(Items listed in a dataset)
# # # # # # #

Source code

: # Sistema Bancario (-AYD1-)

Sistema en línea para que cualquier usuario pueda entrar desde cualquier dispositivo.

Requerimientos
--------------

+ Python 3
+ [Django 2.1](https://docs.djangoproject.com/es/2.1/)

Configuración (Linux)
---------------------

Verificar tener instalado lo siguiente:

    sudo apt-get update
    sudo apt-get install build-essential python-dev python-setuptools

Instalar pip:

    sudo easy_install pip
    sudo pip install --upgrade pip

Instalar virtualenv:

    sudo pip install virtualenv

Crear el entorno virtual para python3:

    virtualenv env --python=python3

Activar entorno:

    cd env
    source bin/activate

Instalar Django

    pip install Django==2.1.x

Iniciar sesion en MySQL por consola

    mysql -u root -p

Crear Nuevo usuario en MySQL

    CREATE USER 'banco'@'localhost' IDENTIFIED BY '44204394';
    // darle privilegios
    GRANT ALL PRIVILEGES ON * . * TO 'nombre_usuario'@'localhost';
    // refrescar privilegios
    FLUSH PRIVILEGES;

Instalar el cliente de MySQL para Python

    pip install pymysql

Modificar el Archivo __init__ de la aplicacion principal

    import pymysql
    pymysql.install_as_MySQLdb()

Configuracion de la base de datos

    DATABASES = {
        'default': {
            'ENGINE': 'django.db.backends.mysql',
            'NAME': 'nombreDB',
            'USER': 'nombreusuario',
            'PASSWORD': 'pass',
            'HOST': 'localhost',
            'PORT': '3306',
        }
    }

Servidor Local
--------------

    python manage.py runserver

# # # # # # #

Rewrite the items above, swapping every "localhost" for "127.0.0.1" and keeping everything else the same.

**TASK RESULT**
Source code

: # Sistema Bancario (-AYD1-)

Sistema en línea para que cualquier usuario pueda entrar desde cualquier dispositivo.

Requerimientos
--------------

+ Python 3
+ [Django 2.1](https://docs.djangoproject.com/es/2.1/)

Configuración (Linux)
---------------------

Verificar tener instalado lo siguiente:

    sudo apt-get update
    sudo apt-get install build-essential python-dev python-setuptools

Instalar pip:

    sudo easy_install pip
    sudo pip install --upgrade pip

Instalar virtualenv:

    sudo pip install virtualenv

Crear el entorno virtual para python3:

    virtualenv env --python=python3

Activar entorno:

    cd env
    source bin/activate

Instalar Django

    pip install Django==2.1.x

Iniciar sesion en MySQL por consola

    mysql -u root -p

Crear Nuevo usuario en MySQL

    CREATE USER 'banco'@'127.0.0.1' IDENTIFIED BY '44204394';
    // darle privilegios
    GRANT ALL PRIVILEGES ON * . * TO 'nombre_usuario'@'127.0.0.1';
    // refrescar privilegios
    FLUSH PRIVILEGES;

Instalar el cliente de MySQL para Python

    pip install pymysql

Modificar el Archivo __init__ de la aplicacion principal

    import pymysql
    pymysql.install_as_MySQLdb()

Configuracion de la base de datos

    DATABASES = {
        'default': {
            'ENGINE': 'django.db.backends.mysql',
            'NAME': 'nombreDB',
            'USER': 'nombreusuario',
            'PASSWORD': 'pass',
            'HOST': '127.0.0.1',
            'PORT': '3306',
        }
    }

Servidor Local
--------------

    python manage.py runserver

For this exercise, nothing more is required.